Against the backdrop of the global economic crunch and the local economy's recession, there is a fierce debate on South Africa's (SA) trade policy trajectory. These matters have moved into sharp relief in light of the government's decision to raise import tariffs on certain clothing items. Clothing, long the lightening rod for these debates, sees some trade experts, economists and actors in the tripartite alliance exhibiting a desire to tightly control trade policy; others support further trade liberalisation.
Those in favour of protectionism argue that it is necessary to afford domestic producers the space to restructure their operations in order to survive foreign competition. They further argue that the state should strategically protect selected industries in order to build local industrial capacity and thus promote industrialisation. Suggested trade protectionism measures include hiking tariffs, imposition of quotas and other non-tariff barriers on selected industries. They attribute employment and poverty reduction successes to protectionist trade strategies and proclaim that this is the path to growth and development for the country. East Asian "tiger economies" are regarded as the essential example in this genre, more broadly of establishing "developmental states" privileging industrial policy.

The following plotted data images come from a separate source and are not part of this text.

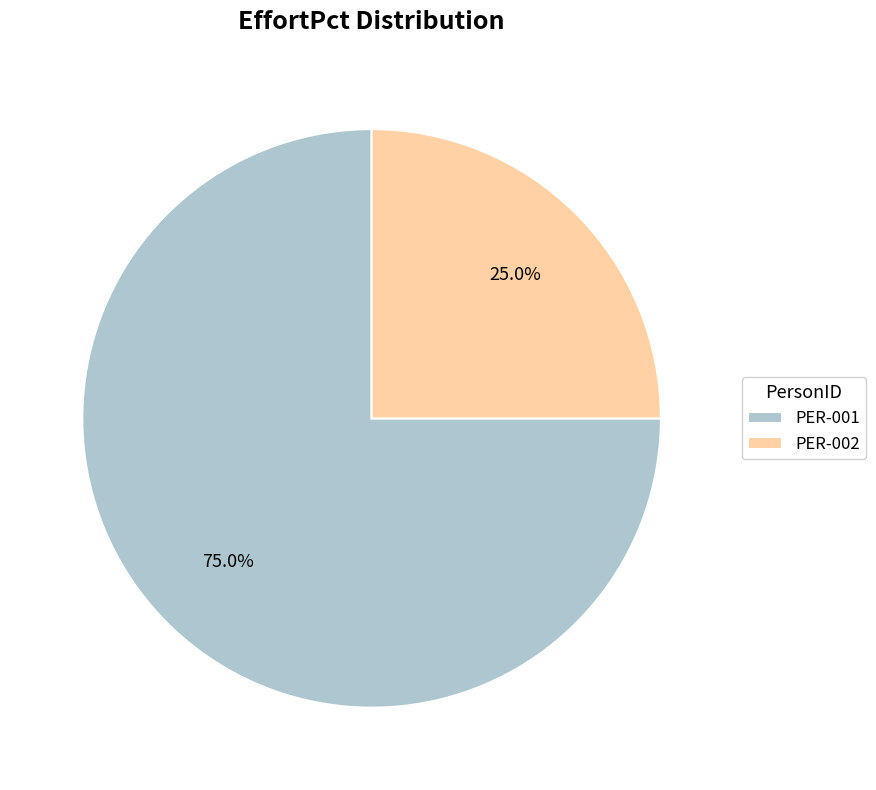

How much of the chart is everything except PER-002?

75.0%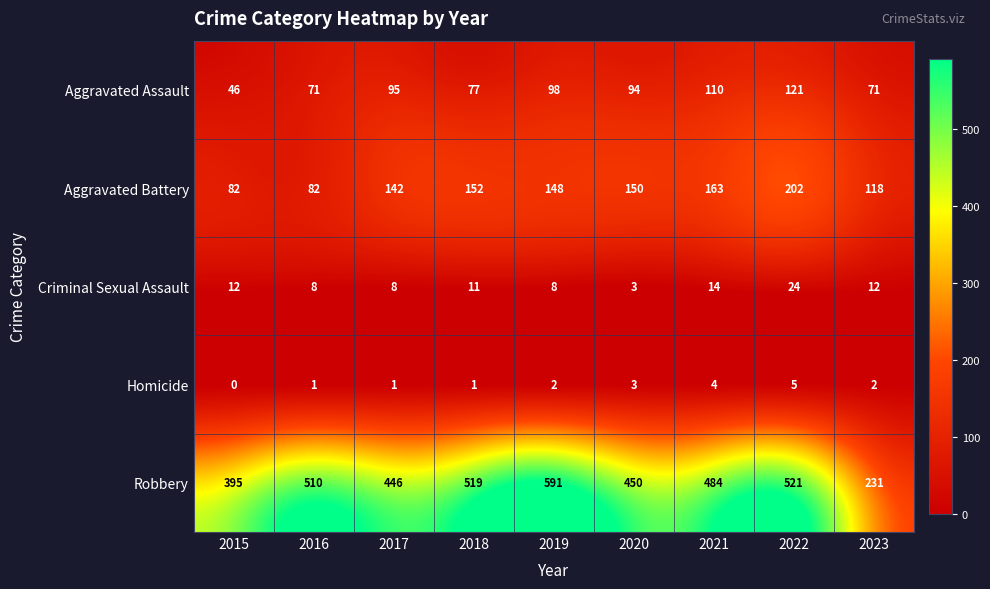

What is the difference between the highest and lowest values at 2019?

589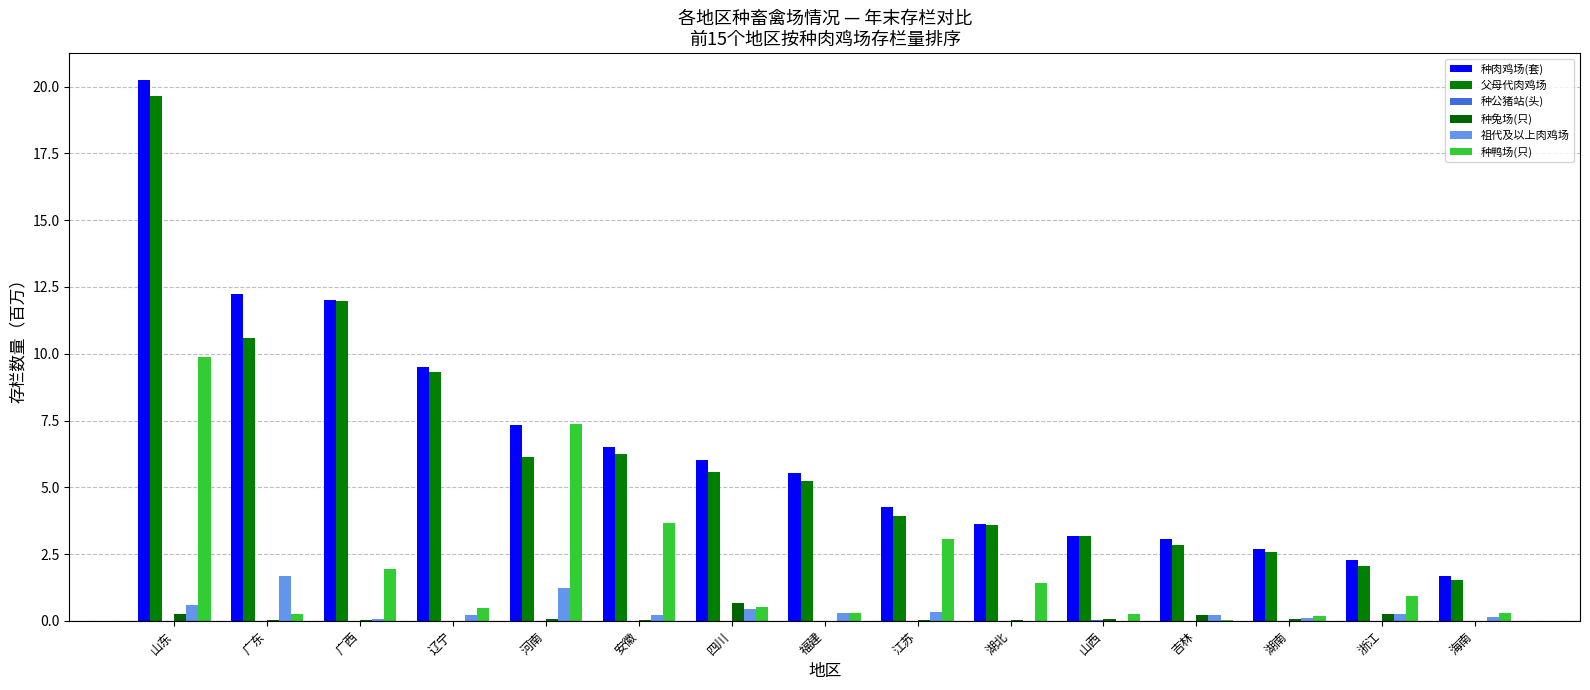

Count the number of data series in this chart.

6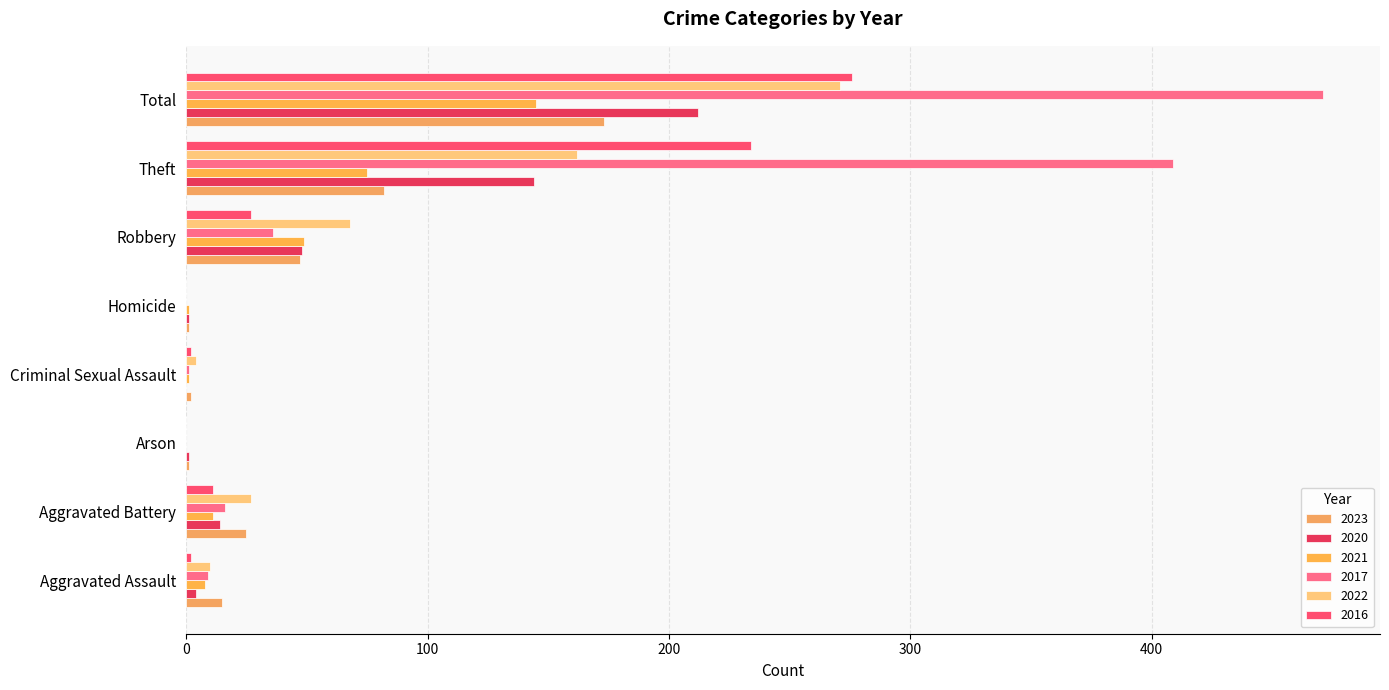

What is the total value across all series at Theft?

1106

Proponents of trade liberalisation assert that reduction of import protection encourages specialisation, competition and efficiency and allocates resources from uncompetitive sectors to sectors with comparative advantage. Advocates postulate that trade policy reform has the potential to offer significant positive impacts on economic performance and poverty. They also note the development success of the East Asian countries amongst others but credit this to their open trade policies.
In South Africa the impact of trade liberalisation on the economy remains a contentious issue. The rationale for liberalisation is based on the fact that major inefficiencies exist in the economy and that trade reform, coupled with a series of flanking measures, can play a critical role in spurring growth, albeit indirectly. A particularly complex problem that trade experts face is how best to disentangle the impact of tariff liberalisation specifically from a range of other factors such as exchange rate movements, and growth rates in importer and exporter countries. The problem is compounded by the fact that the dynamic gains proffered by trade liberalisation are not easily quantifiable as they occur over a longer period, leading to a political asymmetry where short-term losses of production and employment in anticipation of long-term gains are politically difficult for governments to sell. Furthermore, antagonists of trade liberalisation argue that SA's trade reform of the early 1990s is the primary cause of the high rate of unemployment.
On the other hand, weighing heavily against those who support protectionist trade policies are the numerous failed managed trade strategies. Historically, import substitution in SA was consis-tently promoted from 1924 to the 1970s, first via import quotas and mild import tariffs, and then by higher tariffs and anti-dumping measures. Imports declined, but inefficiencies in production were created as domestic producers were shielded from international competition. Requests for increased protection were often granted despite domestic producers falling further behind their international competitors. Currently, for a clothing and textiles sector which is enjoying protection through high tariffs, additional quotas imposed on China's imports did not achieve the desired results, but resulted in unintended negative consequences including the demise of Frame Textiles - a regional textiles stalwart.
The predicament of low growth and high unemployment in SA poses urgent challenges to policy makers. Trade policy is a critical component of these challenges, but certainly in itself does not make or break growth or employment. Neither protectionism nor liberalisation is without failures. Unfortunately the current debate on these competing economic paradigms tends to be highly polarized and rhetorical and arguments are sufficiently light on substance that they fail to convince any but the converted. This kind of discourse also does not contribute to constructively critiquing government policy, and therefore does not advance SA's trade policy goals.
It is therefore important that actors in trade policy debate the benefits and costs of these competing stances in an open and frank manner. Such dialogue should proceed from the premise that trade policy is an instrument to deliver on government's development goals and be backed by strong evidence-based arguments.
Therefore the Department of Trade and Industry's newly minted trade policy and strategy framework provides an opportunity to interested parties to engage in an open and frank debate about the future trajectory of SA's trade policy and to ensure it delivers pro-poor results.